Not even five minutes of link-hopping from an entry on Antony Loewenstein’s blog website uncovered the following Australian blogs and websites engaged in the same good fight as Estate Number Five:

gatewatching
investigativeblog.net
Produsage.org
No Clean Feed

This is just a brief indication of how vibrant and active the Australian blogosphere really is, but the No Clean Feed campaign, which is urging the Australian federal government to desist from implementing mandatory internet filtering, is certainly an initiative in the blogosphere that might result in some serious action. We’ll will be watching in the coming months.

I signed the petition, after a brief moral dilemma. An entry on my other blog, Something Something Something Something, explains how I resolved that dilemma if you’re interested.

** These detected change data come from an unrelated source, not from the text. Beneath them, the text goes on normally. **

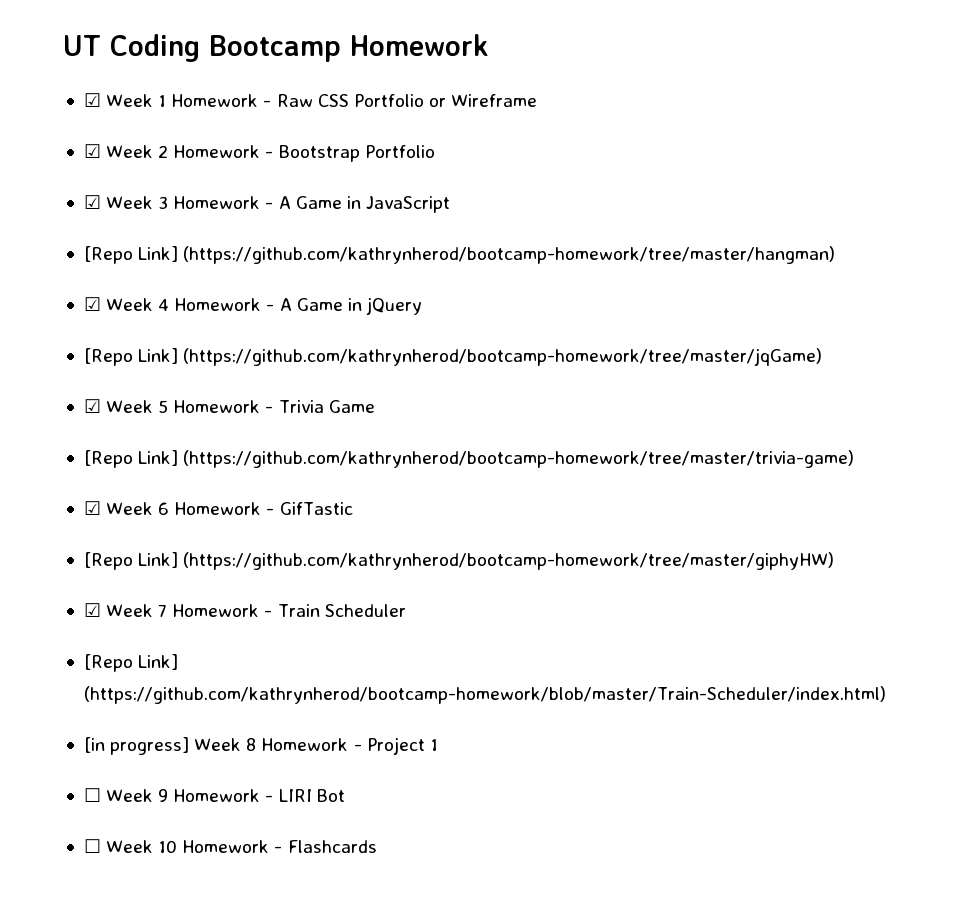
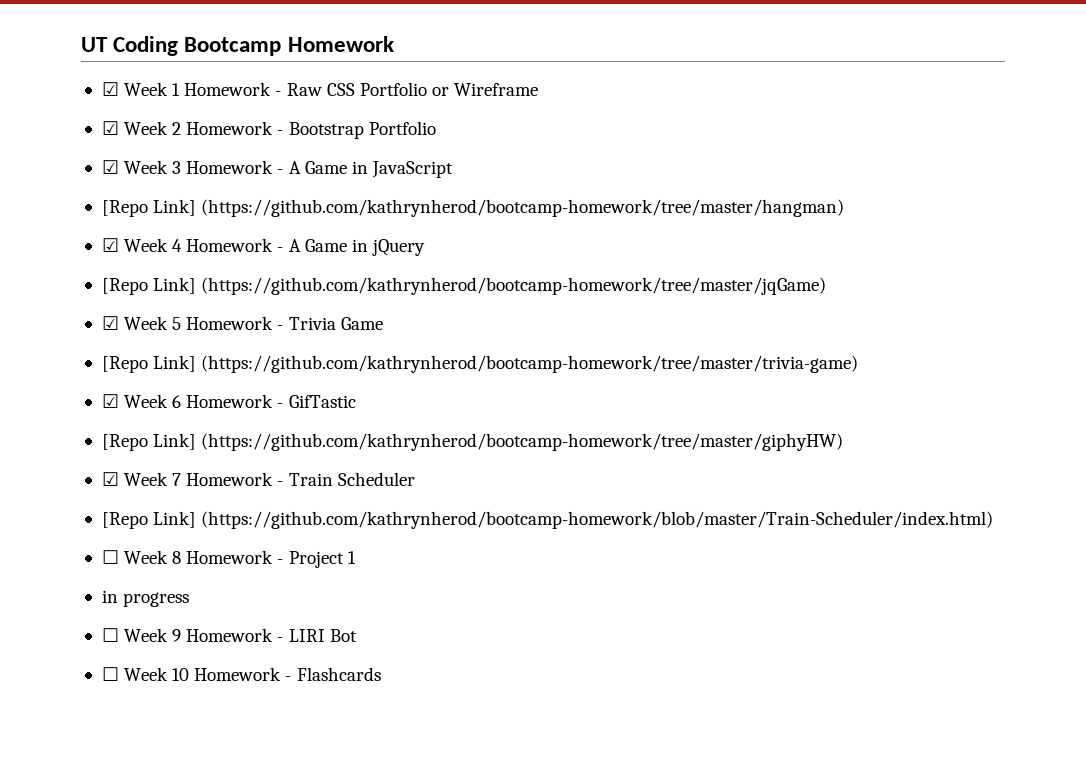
[83,737,190,755] [in progress] -> [101,550,119,564] ☐
(438, 745) none -> [101,590,190,607] // in progress

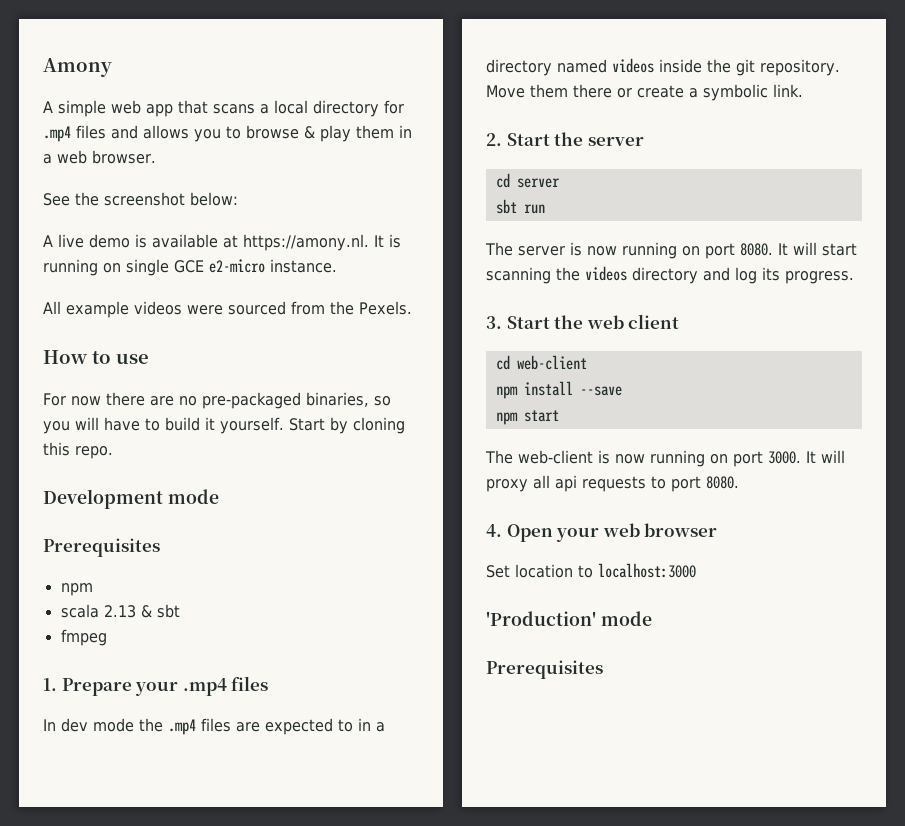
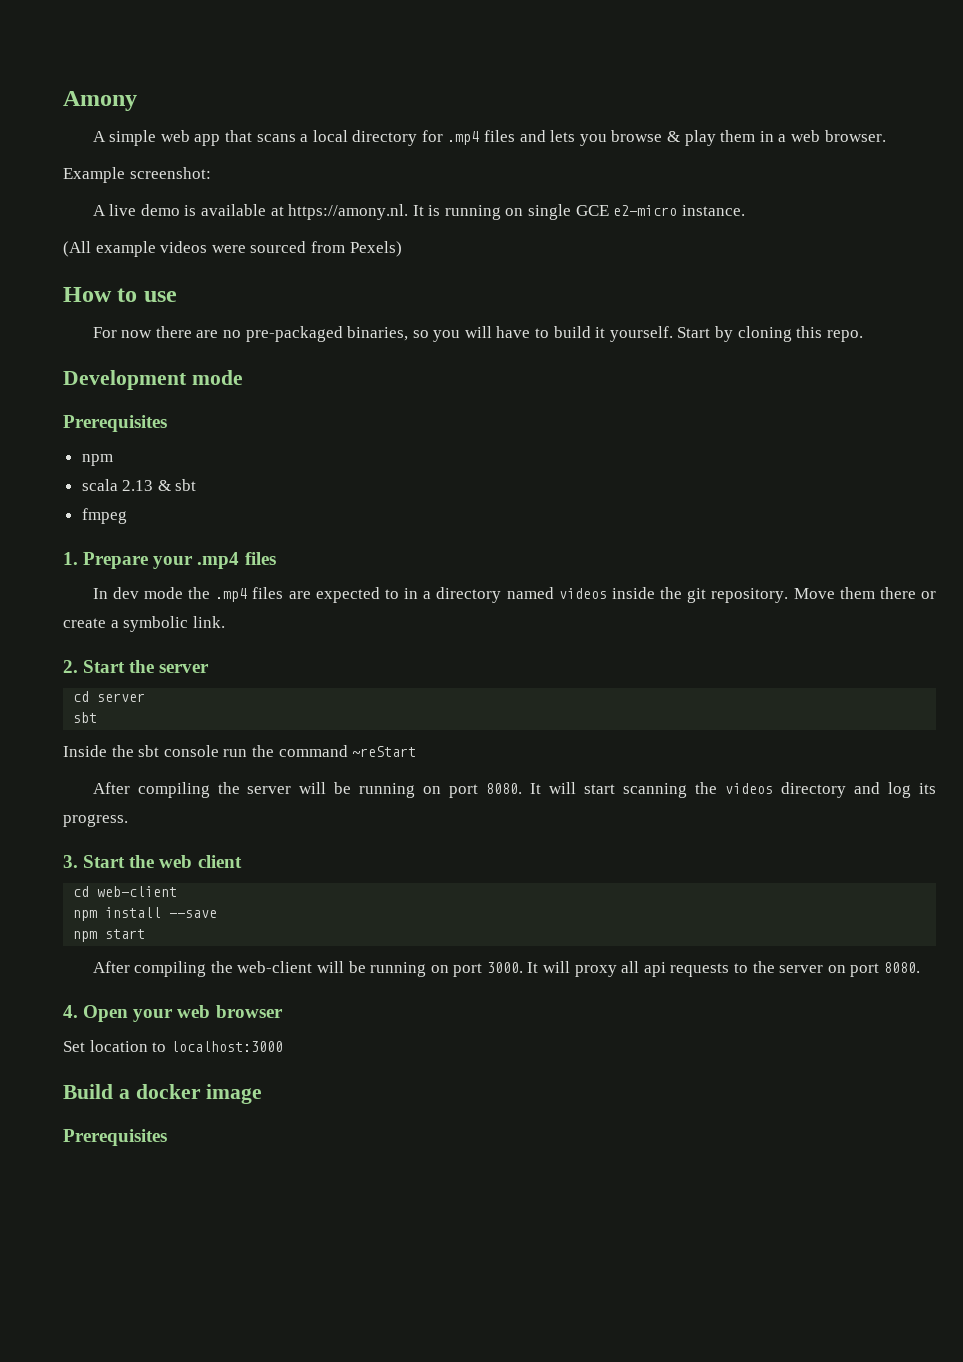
[143,125,241,142] allows you to -> [550,130,607,146] lets you
[43,192,238,206] See the screenshot below: -> [63,167,211,183] Example screenshot:
[43,301,61,314] All -> [63,241,91,257] (All
[330,301,412,315] the Pexels. -> [349,241,402,257] Pexels)
[523,204,545,214] [485,242,617,256] run // The server is now -> [63,745,417,757] [92,782,352,798] // Inside the sbt console run the command ~reStart // After compiling the server will be
[485,450,645,464] The web-client is now -> [92,961,366,977] After compiling the web-client will be
(666, 482) none -> [752,961,846,973] the server on
[486,611,652,626] 'Production' mode -> [63,1084,263,1104] Build a docker image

If not, the information on the No Clean Feed website is concise and clear so that you can make your own judgement call.

Apart from the petition, there are letter templates for emails to the relevant ministers and advice on contact your Internet Service Providers.


Knowing where to start in a project like this is rather difficult, so I’m justing going to post this because it relates to something I’m drafting for the second post. It is a review of Antony Loewenstein’s recent book The Blogging Revolution, which I wrote for The Big Issue. As I begin to find instances of how the five estates cross, I’ll post those, but consider this one of the posts under the commementary on developments and ideas section of Blog UP!

The Blogging Revolution claims to present us with instances of dissident citizen journalists using the internet to effectively challenge their oppressive governments and state-run media. Instead, we get Antony Loewenstein’s account of complicity between Western multinationals, the Bush administration and developing nations to suppress these voices.

There is a disappointing lack of actual content from the bloggers, replaced by long summaries of each country’s political climate. Of the six countries profiled, only two (Iran and Egypt) sport blogospheres exerting enough public pressure on their regimes to be considered by Loewenstein as amounting to revolution. Yet, he chooses countries bearing evidence of US-led Western ‘liberation’ efforts actually contributing to the suppression of independent, dissenting voices.

The Blogging Revolution is too heavily focussed on Loewenstein’s own anti-US agenda intentions, merely dazzling us with speculation about a burgeoning fifth estate and then bottoming out on the evidence of its existence. Readers interested in an objective account of how citizen journalism is affecting social, cultural and political change would do well to read the blogs themselves.